I don’t burn candles or incense. Or turn the lights way up or way down. Or light a fire. For some reason that probably goes back to me loving black licorice from the penny candy store, my love of the Marx Brothers and my refusal to talk to girls in fourth grade (“I was so much older then, I’m younger than that now.”), when I settle down to write, I almost always have music in my ears.
The moment where music really worked its magic is when I was sitting in the press box at Omaha’s Rosenblatt Stadium, Florida State, a 20-time (or so) loser in the College World Series to that point, having just lost the title game to the dreaded Miami Hurricanes by a single run in 1999.
It was a thrilling World Series, that win over Stanford to put them in the title game as cool a college game as I’d ever seen. I had covered Mike Martin’s team for six seasons, got to know all the coaches, the players and even some of their parents and knowing “11” as well as I did, how many times he’d been to Omaha and failed and how this was going to sting. I understood all that. And felt it. Sure, as a writer/reporter I had a job to do but, geez, I’d followed them all the way out here. And so I had to channel all that into words. My words.
I had a bunch of CD’s with me for just that purpose. The song that lit my heart, the music that helped the words come out of the ends of my fingers was Jeff Beck’s “Nadia,” a beautifully sad instrumental that I played over and over and over until my tender story was complete. Now, somebody might say “Hey, you’re making too big a deal of a story that’s in the newspaper today, in the trash tomorrow.” But I never looked at it that way. To me, it was history. I wanted it to be right.
Jeff Beck’s “Nadia” from “You Had It Coming”
As I moved into teaching, since I had my students writing just about every day, I thought playing music — GOOD music, not what was in their ears the rest of the day — might expose them to something else AND (almost more importantly) keep them from talking.
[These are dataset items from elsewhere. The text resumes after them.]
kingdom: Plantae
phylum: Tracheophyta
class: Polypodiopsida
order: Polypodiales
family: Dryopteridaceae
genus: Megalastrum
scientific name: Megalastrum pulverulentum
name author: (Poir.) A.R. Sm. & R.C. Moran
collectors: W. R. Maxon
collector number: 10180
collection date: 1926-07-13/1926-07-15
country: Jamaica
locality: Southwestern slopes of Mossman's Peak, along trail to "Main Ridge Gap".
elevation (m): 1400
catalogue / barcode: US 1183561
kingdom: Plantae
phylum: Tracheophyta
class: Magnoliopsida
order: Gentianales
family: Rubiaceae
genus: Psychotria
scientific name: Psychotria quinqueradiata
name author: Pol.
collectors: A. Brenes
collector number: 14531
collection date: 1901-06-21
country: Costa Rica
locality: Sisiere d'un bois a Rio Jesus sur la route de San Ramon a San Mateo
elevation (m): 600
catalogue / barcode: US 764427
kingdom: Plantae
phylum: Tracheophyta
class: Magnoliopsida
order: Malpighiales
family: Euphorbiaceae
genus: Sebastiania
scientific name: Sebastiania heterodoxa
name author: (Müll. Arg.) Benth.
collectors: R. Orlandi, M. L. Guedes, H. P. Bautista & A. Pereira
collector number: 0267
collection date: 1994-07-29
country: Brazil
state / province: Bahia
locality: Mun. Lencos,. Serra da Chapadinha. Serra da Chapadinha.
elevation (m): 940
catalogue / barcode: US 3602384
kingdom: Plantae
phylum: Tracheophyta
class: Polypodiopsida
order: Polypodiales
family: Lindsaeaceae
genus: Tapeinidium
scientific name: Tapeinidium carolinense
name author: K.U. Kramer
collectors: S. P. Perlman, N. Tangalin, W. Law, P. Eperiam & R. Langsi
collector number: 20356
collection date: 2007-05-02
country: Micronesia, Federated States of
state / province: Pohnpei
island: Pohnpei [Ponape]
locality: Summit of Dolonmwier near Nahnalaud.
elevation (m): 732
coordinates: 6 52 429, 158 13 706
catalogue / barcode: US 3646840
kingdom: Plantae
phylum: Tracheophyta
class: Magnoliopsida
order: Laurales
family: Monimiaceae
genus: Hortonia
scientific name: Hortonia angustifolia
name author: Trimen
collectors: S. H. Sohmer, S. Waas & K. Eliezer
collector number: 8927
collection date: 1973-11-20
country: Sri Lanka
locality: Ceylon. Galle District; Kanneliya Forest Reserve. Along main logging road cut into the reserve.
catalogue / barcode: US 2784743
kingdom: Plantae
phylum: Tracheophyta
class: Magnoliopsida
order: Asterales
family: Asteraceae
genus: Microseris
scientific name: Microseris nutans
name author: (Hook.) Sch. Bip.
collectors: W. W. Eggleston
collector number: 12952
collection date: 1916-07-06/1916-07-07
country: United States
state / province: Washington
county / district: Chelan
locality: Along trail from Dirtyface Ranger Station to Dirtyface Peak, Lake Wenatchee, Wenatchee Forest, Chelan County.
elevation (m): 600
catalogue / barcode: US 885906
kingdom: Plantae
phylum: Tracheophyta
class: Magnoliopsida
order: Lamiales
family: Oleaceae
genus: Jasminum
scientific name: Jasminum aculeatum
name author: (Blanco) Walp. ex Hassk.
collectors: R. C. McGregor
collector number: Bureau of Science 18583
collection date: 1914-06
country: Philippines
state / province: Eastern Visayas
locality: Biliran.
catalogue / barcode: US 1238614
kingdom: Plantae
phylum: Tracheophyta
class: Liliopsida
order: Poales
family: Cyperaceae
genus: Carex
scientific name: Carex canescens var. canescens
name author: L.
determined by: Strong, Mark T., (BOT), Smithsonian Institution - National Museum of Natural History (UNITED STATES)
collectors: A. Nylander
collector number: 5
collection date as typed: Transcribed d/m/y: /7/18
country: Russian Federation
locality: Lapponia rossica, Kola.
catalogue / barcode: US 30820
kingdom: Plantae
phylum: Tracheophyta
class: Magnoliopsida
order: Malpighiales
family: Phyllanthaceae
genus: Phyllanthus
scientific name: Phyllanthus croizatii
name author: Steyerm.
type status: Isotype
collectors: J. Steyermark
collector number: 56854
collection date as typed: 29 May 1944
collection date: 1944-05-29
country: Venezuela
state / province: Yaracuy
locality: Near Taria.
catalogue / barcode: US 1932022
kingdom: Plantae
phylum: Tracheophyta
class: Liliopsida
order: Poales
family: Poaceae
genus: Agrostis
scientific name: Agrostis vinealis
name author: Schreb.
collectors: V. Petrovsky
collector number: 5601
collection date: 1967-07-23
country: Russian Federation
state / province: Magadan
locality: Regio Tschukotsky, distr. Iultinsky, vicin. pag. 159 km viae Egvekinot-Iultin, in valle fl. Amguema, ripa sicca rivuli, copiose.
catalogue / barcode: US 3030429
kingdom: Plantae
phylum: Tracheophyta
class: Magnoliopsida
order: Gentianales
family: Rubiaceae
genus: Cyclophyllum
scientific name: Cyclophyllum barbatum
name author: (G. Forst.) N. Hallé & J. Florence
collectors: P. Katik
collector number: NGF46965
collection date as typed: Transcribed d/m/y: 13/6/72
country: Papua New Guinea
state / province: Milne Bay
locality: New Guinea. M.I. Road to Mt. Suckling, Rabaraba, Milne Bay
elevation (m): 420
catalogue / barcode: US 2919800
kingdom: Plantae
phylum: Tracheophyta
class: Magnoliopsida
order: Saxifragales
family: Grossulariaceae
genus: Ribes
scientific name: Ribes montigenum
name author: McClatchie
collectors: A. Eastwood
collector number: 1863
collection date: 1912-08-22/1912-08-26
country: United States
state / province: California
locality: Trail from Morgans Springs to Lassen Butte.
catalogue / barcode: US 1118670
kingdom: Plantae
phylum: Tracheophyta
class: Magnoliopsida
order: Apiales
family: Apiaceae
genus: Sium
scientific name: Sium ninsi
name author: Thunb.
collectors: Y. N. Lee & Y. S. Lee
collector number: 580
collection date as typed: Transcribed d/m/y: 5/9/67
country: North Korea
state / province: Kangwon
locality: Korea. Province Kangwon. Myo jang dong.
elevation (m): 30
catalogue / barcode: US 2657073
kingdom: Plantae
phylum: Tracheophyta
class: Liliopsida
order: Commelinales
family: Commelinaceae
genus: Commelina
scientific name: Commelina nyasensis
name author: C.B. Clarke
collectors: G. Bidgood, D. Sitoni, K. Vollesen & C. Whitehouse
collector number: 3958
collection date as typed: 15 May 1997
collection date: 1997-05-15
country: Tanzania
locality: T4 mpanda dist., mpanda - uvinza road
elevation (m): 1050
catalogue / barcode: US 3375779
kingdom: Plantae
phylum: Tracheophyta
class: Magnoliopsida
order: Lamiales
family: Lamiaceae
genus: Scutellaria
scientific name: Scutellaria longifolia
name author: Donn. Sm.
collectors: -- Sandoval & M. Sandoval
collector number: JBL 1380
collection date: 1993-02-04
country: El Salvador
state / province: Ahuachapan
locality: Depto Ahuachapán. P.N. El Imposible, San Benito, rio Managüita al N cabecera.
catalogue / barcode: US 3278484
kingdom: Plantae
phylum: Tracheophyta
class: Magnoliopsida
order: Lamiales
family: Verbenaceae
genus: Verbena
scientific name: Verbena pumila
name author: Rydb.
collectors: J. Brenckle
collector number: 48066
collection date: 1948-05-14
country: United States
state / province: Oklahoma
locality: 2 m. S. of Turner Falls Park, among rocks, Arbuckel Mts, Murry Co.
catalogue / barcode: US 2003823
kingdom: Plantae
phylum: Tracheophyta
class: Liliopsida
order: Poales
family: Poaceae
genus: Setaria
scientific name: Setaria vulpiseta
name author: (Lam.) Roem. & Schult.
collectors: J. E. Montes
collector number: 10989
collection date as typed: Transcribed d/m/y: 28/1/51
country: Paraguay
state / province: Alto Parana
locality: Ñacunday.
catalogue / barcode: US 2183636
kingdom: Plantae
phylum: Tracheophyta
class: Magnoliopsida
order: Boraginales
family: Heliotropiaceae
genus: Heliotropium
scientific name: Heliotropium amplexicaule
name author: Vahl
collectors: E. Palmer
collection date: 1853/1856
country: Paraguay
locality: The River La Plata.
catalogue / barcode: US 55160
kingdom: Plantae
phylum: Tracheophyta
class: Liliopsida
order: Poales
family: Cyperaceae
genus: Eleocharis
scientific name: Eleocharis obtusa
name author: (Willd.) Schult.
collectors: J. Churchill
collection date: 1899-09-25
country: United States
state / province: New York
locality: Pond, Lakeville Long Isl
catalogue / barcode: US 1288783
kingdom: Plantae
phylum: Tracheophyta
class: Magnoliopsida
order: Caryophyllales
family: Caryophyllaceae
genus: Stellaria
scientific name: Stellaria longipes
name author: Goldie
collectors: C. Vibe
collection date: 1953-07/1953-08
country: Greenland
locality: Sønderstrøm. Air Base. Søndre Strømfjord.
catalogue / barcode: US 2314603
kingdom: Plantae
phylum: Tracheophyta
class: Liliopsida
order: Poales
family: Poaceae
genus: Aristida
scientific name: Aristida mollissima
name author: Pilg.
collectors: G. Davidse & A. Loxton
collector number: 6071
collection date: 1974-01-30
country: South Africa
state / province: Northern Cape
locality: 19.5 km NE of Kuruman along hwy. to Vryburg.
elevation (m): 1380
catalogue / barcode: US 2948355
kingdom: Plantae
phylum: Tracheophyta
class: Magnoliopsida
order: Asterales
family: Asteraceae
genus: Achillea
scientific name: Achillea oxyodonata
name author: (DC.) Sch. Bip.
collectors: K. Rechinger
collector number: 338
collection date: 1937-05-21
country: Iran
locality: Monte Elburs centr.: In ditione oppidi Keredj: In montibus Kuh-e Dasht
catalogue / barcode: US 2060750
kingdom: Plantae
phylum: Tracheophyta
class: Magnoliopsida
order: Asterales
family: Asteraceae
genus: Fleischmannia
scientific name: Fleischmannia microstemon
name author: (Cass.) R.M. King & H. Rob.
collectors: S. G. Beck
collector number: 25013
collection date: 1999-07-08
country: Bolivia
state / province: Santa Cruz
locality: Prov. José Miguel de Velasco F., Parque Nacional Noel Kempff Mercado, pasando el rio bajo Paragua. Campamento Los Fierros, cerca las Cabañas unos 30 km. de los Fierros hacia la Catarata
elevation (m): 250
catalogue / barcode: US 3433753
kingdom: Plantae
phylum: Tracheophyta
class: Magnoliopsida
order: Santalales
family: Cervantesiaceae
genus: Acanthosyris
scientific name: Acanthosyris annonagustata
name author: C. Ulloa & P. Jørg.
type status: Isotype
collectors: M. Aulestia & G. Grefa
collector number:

THEY didn’t suspect that, though. (Wink)
I’d always loved Bryan Ferry’s music with his innovative band Roxy Music and I loved his solo albums, too. When I heard this remix of a track from his “Avonmore” album, “Driving Me Wild,” I fell in love with it and thought it was just different enough to catch the ear of my students, a great song just about the right length for in-class writing assignments. What was really cool, some of my students put it on their phone and used it for other writing assignments in other classes, a sure sign of acceptance.
Bryan Ferry remix of “Driving Me Wild” from “Avonmore.”
Since I was never into drink or drugs, when Neil Young came out with “Psychedelic Pill” I was wondering what Neil’s old reefer-and-who-knows-what-else addled brain would come up with. Sure enough, the opening track is a hypnotic 20-plus minute track called “Driftin’ Back” where Neil magically takes just a few chords and goes somewhere with his guitar solos and it just drags you along. Didn’t share this with my kids jn class, didn’t want to corrupt ‘em, you know. But for me, it’s fun to write to.
Neil Young and Crazy Horse - “Driftin’ Back” from “Psychedelic Pill”
Traffic was one of those “jam” bands from the early 70’s featuring Stevie Winwood on vocals and imaginative, almost jazzy instrumentation in, once again, a hypnotic sort of groove that both relaxes and inspires. At least it did for me. Funny that Winwood later wrote a song, “Sometimes I Feel So Uninspired.” He shoulda listened to his own music.
Traffic’s “Low Spark Of The High-Heeled Boys” from the album of the same name.
A few weeks back, I wrote about this entire Side Two on Bruce’s second album, a real New York City suite, “Incident On 57th Street,” “Rosalita” and “New York City Serenade,” three amazing songs that hinted at how much talent this runty Jersey Devil really had, even though his next album “Born To Run” sounded nothing like this. Sometimes, I’ll play the entire side but “Rosalita” is such an uplifting, danceable song, trying to keep your sentences making sense while listening to it at the same time is a challenge. But “Serenade” is just so beautiful, eloquent, time-stopping. Bruce’s music makes you think a little deeper, look a little further, go where you might not have thought to go — before you listened. It’s evocative, that’s the word.
And if it doesn’t get you going, just push the needle back to the first song on Side Two and start again. It worked for me. It might for you, too.
Springsteen’s “NYC Serenade” from “The Wild, The Innocent, The E Street Shuffle”
Yes, side two of that Bruce record! Also, movie scores.
While I can only listen to ambient music while writing (and generally I don't listen to anything), I do agree with you about the immense pleasures of side 2 of "Wild, Innocent, E Street Shuffle." I often wonder what may have happened if The Boss had stuck to that style of music and writing (no shade on "Born to Run," but slight shade to everything that followed).